Transcribed page contents

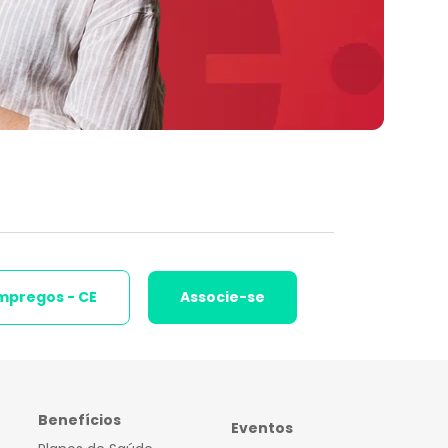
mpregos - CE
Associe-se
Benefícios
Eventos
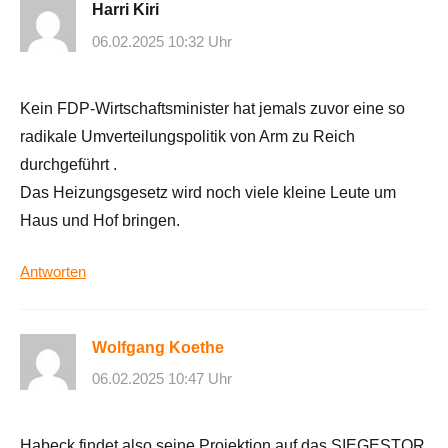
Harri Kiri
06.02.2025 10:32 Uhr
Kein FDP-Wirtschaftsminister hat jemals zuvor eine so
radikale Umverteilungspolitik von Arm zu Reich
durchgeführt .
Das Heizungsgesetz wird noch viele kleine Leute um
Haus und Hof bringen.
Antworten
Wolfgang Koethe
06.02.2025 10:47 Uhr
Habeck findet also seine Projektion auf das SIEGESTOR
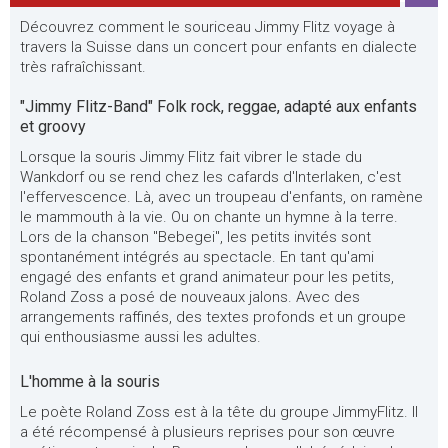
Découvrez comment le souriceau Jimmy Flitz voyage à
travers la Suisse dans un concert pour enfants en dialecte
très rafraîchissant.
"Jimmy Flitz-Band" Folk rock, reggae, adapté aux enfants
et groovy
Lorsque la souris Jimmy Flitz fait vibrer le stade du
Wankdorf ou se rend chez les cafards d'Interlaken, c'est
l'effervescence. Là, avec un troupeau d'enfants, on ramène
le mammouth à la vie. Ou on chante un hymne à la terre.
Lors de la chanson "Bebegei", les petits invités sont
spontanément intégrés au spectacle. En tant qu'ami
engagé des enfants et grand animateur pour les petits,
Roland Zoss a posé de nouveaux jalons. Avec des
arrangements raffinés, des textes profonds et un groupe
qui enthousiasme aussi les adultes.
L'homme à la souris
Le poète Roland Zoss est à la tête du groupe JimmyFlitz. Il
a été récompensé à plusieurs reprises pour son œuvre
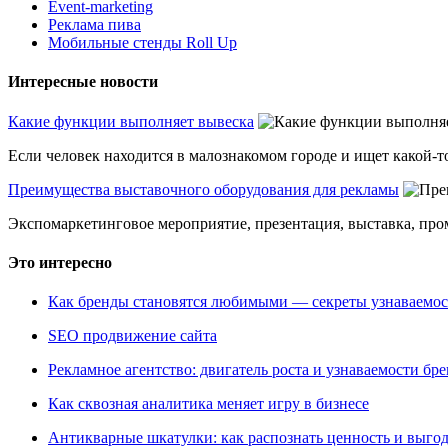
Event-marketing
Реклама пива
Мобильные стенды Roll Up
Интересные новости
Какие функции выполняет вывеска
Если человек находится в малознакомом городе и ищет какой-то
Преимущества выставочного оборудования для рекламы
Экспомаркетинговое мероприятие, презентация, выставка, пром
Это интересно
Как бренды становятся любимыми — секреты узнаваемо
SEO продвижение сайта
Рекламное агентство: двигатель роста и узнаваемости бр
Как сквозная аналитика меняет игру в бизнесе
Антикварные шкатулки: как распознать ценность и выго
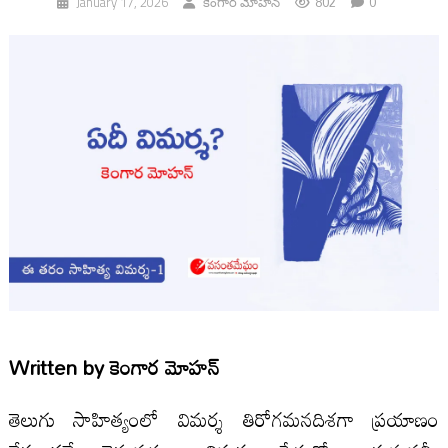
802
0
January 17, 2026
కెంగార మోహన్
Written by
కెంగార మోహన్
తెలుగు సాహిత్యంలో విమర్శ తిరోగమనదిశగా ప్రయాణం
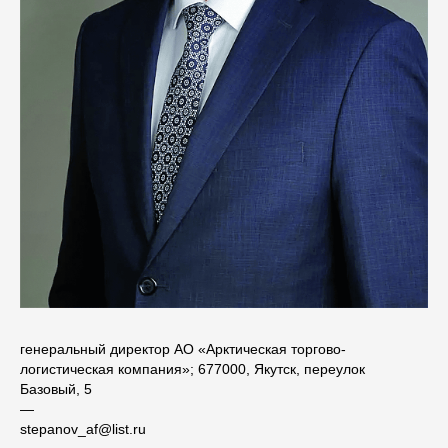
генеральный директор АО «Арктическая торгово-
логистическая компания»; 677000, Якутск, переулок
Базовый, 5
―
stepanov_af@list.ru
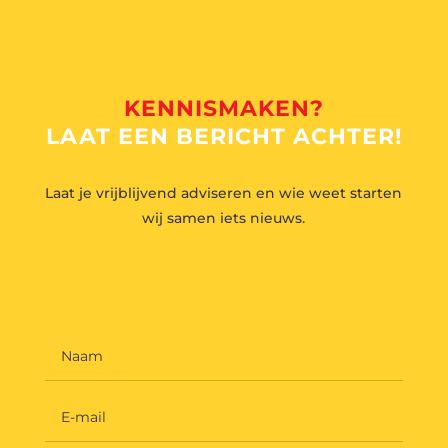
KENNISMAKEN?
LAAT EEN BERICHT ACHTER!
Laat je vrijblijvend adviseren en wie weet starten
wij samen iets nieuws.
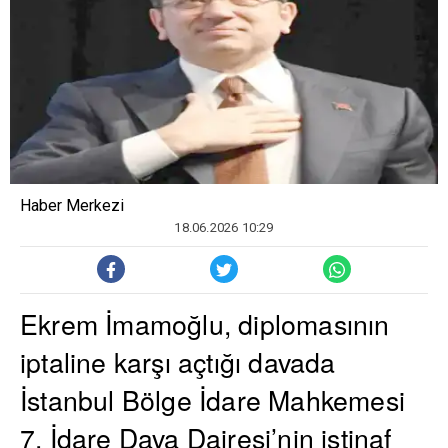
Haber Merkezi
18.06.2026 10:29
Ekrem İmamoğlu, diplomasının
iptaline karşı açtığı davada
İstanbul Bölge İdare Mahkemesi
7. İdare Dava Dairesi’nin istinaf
--
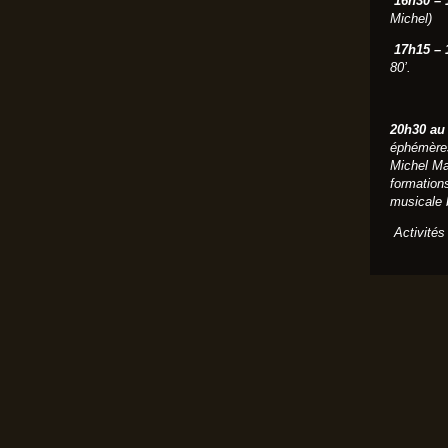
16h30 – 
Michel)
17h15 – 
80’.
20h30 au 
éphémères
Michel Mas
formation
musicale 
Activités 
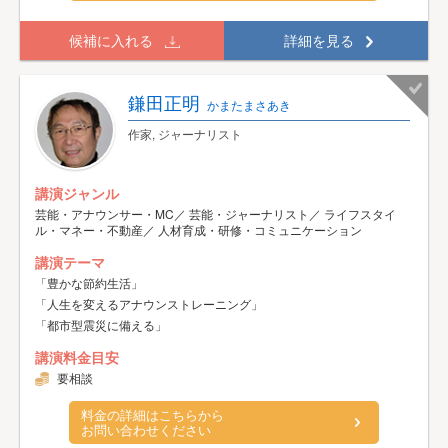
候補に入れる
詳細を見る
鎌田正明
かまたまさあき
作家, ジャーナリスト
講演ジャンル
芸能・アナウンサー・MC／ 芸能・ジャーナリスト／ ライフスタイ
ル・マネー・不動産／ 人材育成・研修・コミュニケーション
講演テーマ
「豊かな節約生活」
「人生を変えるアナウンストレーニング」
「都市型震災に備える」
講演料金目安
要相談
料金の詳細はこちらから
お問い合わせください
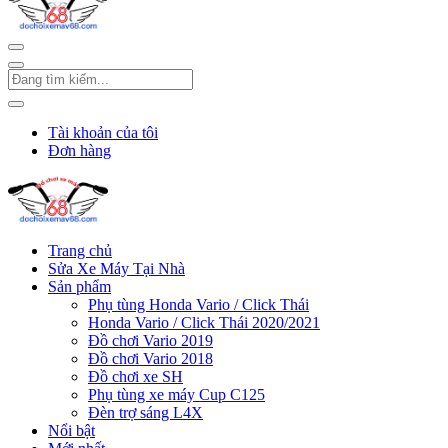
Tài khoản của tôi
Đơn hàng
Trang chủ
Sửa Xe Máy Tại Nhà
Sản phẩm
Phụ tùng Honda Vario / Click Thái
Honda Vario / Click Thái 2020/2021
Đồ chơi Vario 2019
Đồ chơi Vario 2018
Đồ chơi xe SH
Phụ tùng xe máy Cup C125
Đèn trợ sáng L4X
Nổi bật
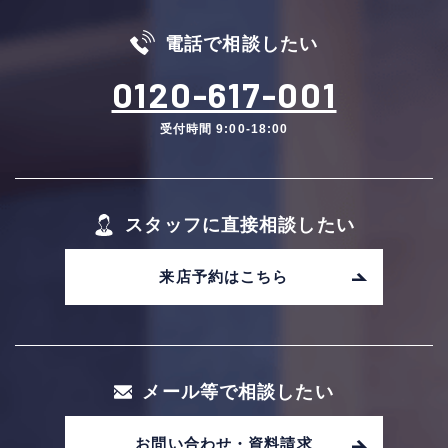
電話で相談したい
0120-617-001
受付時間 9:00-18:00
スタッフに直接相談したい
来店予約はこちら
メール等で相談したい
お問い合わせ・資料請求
==
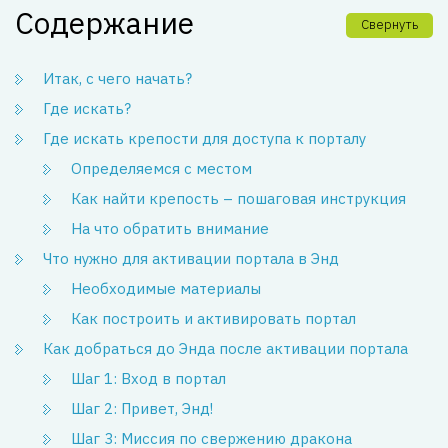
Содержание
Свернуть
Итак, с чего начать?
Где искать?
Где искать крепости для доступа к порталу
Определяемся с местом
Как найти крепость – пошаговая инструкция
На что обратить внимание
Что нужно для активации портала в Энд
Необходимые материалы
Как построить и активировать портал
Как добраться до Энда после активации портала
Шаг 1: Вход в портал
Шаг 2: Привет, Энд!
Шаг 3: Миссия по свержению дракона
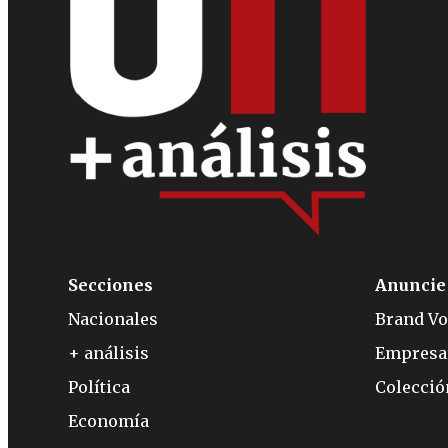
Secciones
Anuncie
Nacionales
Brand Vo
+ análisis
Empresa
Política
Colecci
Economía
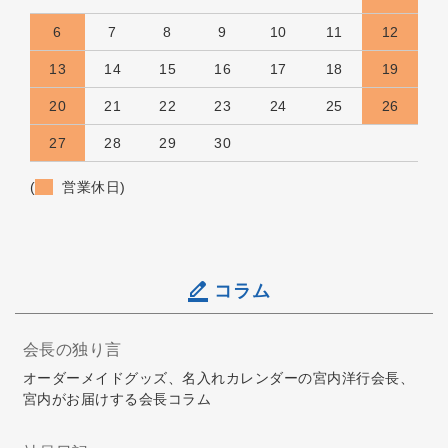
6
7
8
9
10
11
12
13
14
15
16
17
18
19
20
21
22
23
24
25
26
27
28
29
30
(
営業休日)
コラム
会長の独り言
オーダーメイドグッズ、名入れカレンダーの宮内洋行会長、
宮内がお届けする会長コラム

Task statement → The lines to reproduce run from the one above containing "mpregos - CE" through the one containing "a été récompensé". Copy them exactly and leave out all pictures.

Result of this exercise →
mpregos - CE
Associe-se
Benefícios
Eventos
Harri Kiri
06.02.2025 10:32 Uhr
Kein FDP-Wirtschaftsminister hat jemals zuvor eine so
radikale Umverteilungspolitik von Arm zu Reich
durchgeführt .
Das Heizungsgesetz wird noch viele kleine Leute um
Haus und Hof bringen.
Antworten
Wolfgang Koethe
06.02.2025 10:47 Uhr
Habeck findet also seine Projektion auf das SIEGESTOR
Découvrez comment le souriceau Jimmy Flitz voyage à
travers la Suisse dans un concert pour enfants en dialecte
très rafraîchissant.
"Jimmy Flitz-Band" Folk rock, reggae, adapté aux enfants
et groovy
Lorsque la souris Jimmy Flitz fait vibrer le stade du
Wankdorf ou se rend chez les cafards d'Interlaken, c'est
l'effervescence. Là, avec un troupeau d'enfants, on ramène
le mammouth à la vie. Ou on chante un hymne à la terre.
Lors de la chanson "Bebegei", les petits invités sont
spontanément intégrés au spectacle. En tant qu'ami
engagé des enfants et grand animateur pour les petits,
Roland Zoss a posé de nouveaux jalons. Avec des
arrangements raffinés, des textes profonds et un groupe
qui enthousiasme aussi les adultes.
L'homme à la souris
Le poète Roland Zoss est à la tête du groupe JimmyFlitz. Il
a été récompensé à plusieurs reprises pour son œuvre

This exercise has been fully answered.